Penikmat

100 5 1
                                    

Kita berada dalam satu ruangan. Beradu argumen semata, saling berceletuk untuk bersenda gurau, menertawakan hal lucu, dan saling membuka sikapnya masing-masing. Seolah-olah kita berada dalam satu dunia yang baru, yang hanya berisi aku dan kamu.

Kita berada dalam jarak yang dekat. Cukup dekat, mengingat bahwa jarak terdekat kita adalah ketika kita berpapasan—aku sendiri, sementara kamu berjalan beriringan tidak sendiri.

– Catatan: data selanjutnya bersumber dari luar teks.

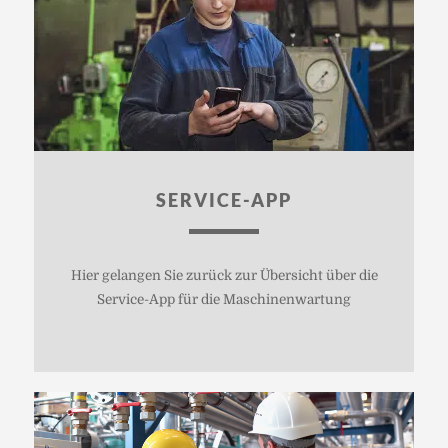
SERVICE-APP
Hier gelangen Sie zurück zur Übersicht über die
Service-App für die Maschinenwartung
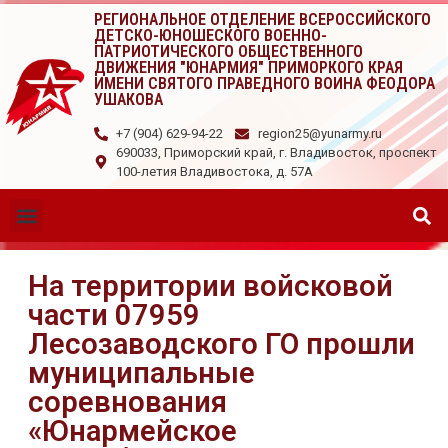
РЕГИОНАЛЬНОЕ ОТДЕЛЕНИЕ ВСЕРОССИЙСКОГО
ДЕТСКО-ЮНОШЕСКОГО ВОЕННО-
ПАТРИОТИЧЕСКОГО ОБЩЕСТВЕННОГО
ДВИЖЕНИЯ "ЮНАРМИЯ" ПРИМОРКОГО КРАЯ
ИМЕНИ СВЯТОГО ПРАВЕДНОГО ВОИНА ФЕОДОРА
УШАКОВА
+7 (904) 629-94-22
region25@yunarmy.ru
690033, Приморский край, г. Владивосток, проспект
100-летия Владивостока, д. 57А
На территории войсковой
части 07959
Лесозаводского ГО прошли
муниципальные
соревнования
«Юнармейское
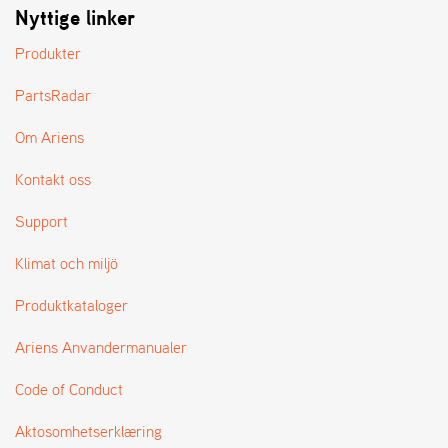
Nyttige linker
L
J
Produkter
A
R
L
PartsRadar
I
S
Om Ariens
T
A
Kontakt oss
Support
Klimat och miljö
Produktkataloger
Ariens Anvandermanualer
Code of Conduct
Aktosomhetserklæring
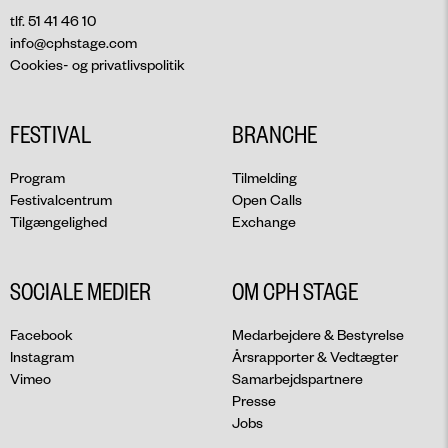
tlf. 51 41 46 10
info@cphstage.com
Cookies- og privatlivspolitik
FESTIVAL
BRANCHE
Program
Tilmelding
Festivalcentrum
Open Calls
Tilgængelighed
Exchange
SOCIALE MEDIER
OM CPH STAGE
Facebook
Medarbejdere & Bestyrelse
Instagram
Årsrapporter & Vedtægter
Vimeo
Samarbejdspartnere
Presse
Jobs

Setelahnya berakhir, senyumku tak sempat aku tenggelamkan. Aku terlalu dalam menikmati tawamu yang bukan untukku. Aku terlanjur jatuh dalam lirikan bola matamu yang tak sengaja aku tangkap. Aku terlalu terbang jauh dalam dunia nyata ini, mengingat matamu yang sipit ketika tersenyum.

Lalu akhirnya, aku sempat untuk menenggelamkan senyumku. Rasanya tak pantas tersenyum hanya karena aku berhasil menikmati senyummu secara dekat, nyata, tak hanya angan-angan. Apalagi ketika realita menamparku dengan keras. Menyadarkanku bahwa aku hanya penikmat senyum mu yang tak ketara, bukan penghasil senyum yang aku nikmati itu. Bahwa aku hanya penikmat dalamnya lirikan matamu yang tak ketara, bukan tujuan bola matamu terarah. Bahwa aku hanya penikmat sosokmu yang tak ketara, bukan seorang yang bisa kamu ajak jalan beriringan.